In the material below, find every line containing the string "significant" and return it.

▶ MATERIAL TO PROCESS
##############################

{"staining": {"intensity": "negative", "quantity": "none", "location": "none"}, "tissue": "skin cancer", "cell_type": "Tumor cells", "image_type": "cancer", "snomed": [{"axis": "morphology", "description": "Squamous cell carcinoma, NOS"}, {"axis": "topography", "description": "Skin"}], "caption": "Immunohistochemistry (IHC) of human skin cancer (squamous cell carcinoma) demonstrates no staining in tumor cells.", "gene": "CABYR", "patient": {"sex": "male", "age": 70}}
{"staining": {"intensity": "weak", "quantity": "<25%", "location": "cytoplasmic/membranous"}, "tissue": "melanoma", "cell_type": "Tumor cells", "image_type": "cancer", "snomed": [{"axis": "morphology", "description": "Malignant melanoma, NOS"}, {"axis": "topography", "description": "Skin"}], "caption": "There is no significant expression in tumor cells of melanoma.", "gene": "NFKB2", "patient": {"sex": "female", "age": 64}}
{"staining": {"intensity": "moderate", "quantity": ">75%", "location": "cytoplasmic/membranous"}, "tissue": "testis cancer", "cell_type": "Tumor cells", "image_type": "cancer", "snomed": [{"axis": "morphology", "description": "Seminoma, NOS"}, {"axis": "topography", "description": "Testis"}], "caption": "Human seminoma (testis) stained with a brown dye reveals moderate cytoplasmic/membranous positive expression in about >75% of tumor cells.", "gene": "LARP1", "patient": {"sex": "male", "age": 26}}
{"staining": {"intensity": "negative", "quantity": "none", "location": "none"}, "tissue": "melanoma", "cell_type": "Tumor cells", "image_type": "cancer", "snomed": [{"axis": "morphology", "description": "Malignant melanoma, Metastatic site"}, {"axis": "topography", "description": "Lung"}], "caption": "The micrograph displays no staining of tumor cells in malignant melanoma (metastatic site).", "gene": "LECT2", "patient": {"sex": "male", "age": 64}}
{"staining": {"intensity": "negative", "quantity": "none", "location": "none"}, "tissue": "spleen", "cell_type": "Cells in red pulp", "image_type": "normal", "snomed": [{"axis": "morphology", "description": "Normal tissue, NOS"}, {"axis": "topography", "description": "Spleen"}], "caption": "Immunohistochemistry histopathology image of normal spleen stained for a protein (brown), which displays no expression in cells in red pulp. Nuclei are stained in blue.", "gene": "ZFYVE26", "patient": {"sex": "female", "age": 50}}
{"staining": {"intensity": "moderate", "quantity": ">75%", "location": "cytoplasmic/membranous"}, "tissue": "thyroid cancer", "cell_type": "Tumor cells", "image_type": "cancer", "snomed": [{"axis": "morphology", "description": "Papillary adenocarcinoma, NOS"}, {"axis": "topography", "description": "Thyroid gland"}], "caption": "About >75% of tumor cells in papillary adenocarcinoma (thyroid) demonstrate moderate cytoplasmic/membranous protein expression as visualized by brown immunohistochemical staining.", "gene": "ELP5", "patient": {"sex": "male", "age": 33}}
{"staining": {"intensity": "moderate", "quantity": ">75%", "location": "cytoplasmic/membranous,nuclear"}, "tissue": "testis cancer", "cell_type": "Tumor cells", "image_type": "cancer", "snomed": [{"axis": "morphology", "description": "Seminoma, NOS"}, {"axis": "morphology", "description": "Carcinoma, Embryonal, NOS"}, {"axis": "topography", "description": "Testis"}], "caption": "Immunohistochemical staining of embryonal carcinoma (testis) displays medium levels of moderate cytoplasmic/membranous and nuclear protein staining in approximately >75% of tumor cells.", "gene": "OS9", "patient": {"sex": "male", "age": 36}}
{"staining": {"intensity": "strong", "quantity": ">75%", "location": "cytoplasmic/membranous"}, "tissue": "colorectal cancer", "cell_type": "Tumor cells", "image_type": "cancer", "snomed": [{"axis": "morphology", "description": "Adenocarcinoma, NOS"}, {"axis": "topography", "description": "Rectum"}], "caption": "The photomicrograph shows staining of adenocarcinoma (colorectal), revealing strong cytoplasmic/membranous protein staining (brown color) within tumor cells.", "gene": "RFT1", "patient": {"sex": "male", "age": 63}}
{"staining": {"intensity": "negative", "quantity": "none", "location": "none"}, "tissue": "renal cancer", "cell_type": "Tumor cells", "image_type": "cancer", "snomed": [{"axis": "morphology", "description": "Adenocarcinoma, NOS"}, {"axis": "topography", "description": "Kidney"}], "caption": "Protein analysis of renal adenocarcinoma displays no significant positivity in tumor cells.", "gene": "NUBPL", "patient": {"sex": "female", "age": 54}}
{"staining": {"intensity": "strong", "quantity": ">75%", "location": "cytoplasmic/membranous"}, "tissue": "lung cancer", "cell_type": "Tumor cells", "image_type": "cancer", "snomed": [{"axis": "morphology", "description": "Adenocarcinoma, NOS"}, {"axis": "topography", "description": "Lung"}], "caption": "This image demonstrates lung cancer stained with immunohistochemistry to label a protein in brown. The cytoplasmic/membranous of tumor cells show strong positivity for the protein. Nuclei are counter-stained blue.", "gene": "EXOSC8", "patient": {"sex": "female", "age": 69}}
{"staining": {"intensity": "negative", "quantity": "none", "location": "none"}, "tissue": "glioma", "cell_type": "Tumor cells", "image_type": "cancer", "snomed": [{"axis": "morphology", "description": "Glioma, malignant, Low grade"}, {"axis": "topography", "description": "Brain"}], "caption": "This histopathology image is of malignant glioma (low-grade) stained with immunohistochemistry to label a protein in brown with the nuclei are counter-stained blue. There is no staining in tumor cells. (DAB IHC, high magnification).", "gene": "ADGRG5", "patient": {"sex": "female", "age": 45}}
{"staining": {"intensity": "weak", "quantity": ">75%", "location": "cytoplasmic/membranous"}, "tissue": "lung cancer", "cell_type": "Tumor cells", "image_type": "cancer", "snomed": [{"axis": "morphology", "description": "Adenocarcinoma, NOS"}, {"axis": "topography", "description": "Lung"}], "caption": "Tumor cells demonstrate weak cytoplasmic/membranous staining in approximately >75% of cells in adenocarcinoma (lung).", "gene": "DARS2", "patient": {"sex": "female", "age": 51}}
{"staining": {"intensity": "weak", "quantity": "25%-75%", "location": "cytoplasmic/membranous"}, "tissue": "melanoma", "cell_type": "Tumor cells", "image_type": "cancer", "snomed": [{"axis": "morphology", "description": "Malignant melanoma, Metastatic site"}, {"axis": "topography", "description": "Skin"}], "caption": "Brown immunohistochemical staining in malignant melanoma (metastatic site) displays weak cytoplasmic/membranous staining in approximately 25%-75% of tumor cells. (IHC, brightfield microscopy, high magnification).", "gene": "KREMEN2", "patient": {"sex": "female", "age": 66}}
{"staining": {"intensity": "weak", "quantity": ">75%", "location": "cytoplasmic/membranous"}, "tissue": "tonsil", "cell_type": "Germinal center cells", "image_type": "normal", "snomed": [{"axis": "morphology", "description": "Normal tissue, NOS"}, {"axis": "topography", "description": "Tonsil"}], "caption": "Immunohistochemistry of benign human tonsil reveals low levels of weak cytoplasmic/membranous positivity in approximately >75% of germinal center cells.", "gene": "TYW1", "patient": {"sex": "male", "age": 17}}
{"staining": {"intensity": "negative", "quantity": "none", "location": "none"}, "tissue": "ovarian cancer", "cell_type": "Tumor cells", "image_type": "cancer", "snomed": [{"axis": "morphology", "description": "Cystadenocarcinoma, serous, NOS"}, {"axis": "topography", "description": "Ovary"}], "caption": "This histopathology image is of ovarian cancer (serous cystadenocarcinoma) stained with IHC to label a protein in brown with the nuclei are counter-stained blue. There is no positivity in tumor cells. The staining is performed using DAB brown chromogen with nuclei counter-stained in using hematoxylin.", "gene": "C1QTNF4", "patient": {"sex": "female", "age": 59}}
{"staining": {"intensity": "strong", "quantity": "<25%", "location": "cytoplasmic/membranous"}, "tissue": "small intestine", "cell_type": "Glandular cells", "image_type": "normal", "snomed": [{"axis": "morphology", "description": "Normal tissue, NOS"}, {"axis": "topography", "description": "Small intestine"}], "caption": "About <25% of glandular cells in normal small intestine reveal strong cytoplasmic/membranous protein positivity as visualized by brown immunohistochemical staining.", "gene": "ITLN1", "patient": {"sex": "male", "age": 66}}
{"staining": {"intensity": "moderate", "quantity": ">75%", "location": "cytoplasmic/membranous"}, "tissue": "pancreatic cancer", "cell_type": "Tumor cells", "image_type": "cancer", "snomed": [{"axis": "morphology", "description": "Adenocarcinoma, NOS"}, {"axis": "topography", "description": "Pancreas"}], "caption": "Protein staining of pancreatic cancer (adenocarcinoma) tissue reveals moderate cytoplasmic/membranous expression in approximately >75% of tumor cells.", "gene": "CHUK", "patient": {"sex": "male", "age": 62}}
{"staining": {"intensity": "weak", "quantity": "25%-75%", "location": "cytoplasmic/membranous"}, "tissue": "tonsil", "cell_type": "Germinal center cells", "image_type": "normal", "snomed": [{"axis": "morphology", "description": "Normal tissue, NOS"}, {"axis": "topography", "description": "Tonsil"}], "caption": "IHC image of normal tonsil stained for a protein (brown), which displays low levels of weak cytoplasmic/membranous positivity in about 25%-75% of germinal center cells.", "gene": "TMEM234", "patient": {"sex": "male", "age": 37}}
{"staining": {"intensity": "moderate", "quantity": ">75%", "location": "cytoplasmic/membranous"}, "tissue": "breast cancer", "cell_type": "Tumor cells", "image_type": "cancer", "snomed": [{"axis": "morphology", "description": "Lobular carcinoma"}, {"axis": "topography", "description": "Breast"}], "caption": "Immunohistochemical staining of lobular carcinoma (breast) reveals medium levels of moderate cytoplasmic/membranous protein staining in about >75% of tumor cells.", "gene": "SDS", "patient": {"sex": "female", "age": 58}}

##############################

▶ COMPLETED TASK
{"staining": {"intensity": "weak", "quantity": "<25%", "location": "cytoplasmic/membranous"}, "tissue": "melanoma", "cell_type": "Tumor cells", "image_type": "cancer", "snomed": [{"axis": "morphology", "description": "Malignant melanoma, NOS"}, {"axis": "topography", "description": "Skin"}], "caption": "There is no significant expression in tumor cells of melanoma.", "gene": "NFKB2", "patient": {"sex": "female", "age": 64}}
{"staining": {"intensity": "negative", "quantity": "none", "location": "none"}, "tissue": "renal cancer", "cell_type": "Tumor cells", "image_type": "cancer", "snomed": [{"axis": "morphology", "description": "Adenocarcinoma, NOS"}, {"axis": "topography", "description": "Kidney"}], "caption": "Protein analysis of renal adenocarcinoma displays no significant positivity in tumor cells.", "gene": "NUBPL", "patient": {"sex": "female", "age": 54}}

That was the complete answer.